For the records that follow, give the number of lines containing the word "START", with no added text.

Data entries
-*-*-
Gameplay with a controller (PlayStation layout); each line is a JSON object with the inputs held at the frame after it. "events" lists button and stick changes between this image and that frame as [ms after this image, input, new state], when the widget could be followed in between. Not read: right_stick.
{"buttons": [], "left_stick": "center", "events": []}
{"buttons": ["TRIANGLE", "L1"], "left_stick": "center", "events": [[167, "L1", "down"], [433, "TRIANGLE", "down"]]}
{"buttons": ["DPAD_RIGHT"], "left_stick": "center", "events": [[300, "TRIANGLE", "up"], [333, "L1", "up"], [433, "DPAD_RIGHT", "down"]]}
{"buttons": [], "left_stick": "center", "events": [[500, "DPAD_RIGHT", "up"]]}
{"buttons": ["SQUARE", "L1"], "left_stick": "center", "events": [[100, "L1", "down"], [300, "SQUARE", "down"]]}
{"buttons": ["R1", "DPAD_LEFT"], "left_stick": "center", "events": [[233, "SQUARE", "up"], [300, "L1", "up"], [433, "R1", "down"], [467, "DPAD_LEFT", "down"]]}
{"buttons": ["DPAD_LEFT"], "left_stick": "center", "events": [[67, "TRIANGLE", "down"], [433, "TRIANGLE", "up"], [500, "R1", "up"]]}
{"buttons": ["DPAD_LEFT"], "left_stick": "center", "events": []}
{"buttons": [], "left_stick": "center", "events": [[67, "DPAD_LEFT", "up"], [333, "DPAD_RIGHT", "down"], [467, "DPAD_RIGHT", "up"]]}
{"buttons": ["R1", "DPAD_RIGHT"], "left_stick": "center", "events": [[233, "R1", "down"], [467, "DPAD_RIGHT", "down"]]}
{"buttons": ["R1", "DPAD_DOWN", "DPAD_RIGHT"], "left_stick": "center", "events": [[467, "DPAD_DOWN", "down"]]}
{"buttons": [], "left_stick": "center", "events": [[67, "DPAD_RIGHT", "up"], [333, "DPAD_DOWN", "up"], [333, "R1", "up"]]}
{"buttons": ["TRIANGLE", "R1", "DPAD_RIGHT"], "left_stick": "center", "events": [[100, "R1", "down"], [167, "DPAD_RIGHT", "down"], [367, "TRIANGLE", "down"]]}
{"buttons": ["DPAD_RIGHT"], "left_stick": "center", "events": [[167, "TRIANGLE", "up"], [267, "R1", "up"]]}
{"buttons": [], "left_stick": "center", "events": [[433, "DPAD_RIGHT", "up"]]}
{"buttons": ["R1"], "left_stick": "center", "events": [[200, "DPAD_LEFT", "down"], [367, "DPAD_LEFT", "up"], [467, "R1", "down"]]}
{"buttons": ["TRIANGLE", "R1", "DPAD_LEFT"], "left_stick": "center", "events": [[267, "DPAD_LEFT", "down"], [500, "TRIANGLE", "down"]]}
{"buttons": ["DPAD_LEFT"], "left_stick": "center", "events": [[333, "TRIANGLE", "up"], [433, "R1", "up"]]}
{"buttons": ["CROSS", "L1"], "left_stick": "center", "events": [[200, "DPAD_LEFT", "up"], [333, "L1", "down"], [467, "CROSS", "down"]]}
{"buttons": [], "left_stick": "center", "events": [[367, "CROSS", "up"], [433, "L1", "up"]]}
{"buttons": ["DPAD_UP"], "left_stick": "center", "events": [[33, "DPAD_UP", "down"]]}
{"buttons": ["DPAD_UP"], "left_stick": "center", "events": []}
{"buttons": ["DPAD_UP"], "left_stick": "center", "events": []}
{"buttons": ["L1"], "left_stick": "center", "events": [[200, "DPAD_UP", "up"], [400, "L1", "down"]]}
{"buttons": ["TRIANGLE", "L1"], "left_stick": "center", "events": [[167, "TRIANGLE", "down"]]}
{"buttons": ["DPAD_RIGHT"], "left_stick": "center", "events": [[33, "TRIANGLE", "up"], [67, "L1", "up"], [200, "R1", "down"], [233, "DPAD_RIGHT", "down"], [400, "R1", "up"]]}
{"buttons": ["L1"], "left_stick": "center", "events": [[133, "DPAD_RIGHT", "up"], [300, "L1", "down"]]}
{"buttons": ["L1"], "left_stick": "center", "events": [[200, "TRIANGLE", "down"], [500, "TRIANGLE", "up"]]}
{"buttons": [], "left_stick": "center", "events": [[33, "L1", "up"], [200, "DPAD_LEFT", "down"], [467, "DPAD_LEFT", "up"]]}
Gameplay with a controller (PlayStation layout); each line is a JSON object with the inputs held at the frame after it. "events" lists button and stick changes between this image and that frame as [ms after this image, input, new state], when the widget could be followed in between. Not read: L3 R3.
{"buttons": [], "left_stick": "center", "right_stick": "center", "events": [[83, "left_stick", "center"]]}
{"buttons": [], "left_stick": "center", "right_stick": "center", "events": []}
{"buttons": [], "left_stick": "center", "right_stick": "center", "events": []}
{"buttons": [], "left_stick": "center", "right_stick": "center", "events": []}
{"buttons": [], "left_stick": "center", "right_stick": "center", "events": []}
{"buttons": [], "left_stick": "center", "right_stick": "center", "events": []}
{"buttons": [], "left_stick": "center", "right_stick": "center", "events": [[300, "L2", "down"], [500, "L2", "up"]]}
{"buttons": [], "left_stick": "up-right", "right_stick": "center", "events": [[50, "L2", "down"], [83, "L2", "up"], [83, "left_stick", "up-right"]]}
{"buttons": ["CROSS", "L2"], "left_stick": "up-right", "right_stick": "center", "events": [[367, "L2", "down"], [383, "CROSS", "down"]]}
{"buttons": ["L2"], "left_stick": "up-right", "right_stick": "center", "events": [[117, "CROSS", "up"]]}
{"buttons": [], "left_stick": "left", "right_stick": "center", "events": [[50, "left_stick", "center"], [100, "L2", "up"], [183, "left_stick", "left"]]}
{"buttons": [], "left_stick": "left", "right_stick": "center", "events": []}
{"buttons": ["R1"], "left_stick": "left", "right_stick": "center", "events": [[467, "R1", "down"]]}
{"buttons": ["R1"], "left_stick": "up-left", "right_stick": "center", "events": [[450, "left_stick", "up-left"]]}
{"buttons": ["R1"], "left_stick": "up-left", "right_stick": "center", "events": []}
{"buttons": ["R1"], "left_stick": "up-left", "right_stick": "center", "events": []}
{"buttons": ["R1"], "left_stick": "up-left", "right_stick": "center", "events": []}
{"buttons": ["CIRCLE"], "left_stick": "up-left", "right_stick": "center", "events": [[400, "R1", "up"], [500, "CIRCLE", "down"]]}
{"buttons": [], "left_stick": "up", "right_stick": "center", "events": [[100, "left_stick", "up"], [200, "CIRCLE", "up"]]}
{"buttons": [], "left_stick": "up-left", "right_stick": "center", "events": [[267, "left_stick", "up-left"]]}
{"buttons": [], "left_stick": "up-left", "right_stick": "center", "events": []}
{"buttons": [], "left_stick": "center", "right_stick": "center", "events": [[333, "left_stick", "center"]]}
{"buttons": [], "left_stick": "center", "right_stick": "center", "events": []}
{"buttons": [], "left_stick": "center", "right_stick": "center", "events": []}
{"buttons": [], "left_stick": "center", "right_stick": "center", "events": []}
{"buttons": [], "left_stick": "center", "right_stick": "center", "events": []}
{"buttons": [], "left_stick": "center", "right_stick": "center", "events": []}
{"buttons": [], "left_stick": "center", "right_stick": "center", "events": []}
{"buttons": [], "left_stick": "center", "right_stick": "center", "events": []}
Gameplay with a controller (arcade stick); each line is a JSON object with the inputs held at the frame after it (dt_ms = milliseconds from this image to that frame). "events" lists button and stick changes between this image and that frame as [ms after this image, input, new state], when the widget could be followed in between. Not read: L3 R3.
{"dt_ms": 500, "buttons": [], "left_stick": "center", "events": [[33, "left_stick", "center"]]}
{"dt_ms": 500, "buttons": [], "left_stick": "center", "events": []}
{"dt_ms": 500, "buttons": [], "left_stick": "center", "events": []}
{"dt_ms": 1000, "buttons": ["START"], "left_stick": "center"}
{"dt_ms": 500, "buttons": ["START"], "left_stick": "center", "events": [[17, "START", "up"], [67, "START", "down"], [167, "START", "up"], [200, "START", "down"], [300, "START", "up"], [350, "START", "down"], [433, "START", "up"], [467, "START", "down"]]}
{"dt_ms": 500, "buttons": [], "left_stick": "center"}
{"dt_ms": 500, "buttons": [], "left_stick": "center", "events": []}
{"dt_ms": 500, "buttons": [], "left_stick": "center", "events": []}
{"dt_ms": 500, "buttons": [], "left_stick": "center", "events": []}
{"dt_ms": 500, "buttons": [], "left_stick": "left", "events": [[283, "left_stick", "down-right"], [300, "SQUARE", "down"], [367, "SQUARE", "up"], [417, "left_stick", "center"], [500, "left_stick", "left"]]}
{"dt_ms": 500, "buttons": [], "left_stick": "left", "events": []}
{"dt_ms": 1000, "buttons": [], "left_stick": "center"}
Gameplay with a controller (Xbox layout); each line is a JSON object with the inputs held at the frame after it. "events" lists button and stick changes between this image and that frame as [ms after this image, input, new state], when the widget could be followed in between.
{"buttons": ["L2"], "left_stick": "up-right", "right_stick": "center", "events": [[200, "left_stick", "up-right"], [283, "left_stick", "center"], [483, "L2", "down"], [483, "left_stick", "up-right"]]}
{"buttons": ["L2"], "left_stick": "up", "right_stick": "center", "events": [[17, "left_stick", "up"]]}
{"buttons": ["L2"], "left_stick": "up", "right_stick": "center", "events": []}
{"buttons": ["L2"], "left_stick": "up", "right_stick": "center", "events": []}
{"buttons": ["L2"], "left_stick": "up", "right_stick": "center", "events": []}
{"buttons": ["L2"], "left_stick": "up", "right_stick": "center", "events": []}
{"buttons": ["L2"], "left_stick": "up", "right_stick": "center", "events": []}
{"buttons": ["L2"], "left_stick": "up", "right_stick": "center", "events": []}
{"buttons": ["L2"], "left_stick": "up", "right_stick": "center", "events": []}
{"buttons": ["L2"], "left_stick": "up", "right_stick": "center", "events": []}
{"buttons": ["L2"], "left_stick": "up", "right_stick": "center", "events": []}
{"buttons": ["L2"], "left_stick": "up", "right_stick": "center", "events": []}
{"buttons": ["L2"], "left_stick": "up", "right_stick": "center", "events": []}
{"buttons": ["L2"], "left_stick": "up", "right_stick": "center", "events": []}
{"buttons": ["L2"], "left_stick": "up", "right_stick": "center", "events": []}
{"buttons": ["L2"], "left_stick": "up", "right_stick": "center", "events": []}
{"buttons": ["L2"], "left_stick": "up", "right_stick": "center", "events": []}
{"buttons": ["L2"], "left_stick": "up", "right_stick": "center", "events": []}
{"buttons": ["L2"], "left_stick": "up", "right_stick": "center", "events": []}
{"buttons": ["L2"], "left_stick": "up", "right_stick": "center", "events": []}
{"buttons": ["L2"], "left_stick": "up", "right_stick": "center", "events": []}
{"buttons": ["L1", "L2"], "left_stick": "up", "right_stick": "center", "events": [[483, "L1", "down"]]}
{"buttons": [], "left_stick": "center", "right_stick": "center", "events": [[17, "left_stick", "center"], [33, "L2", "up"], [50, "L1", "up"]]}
-*-*-
SOLUTION — 2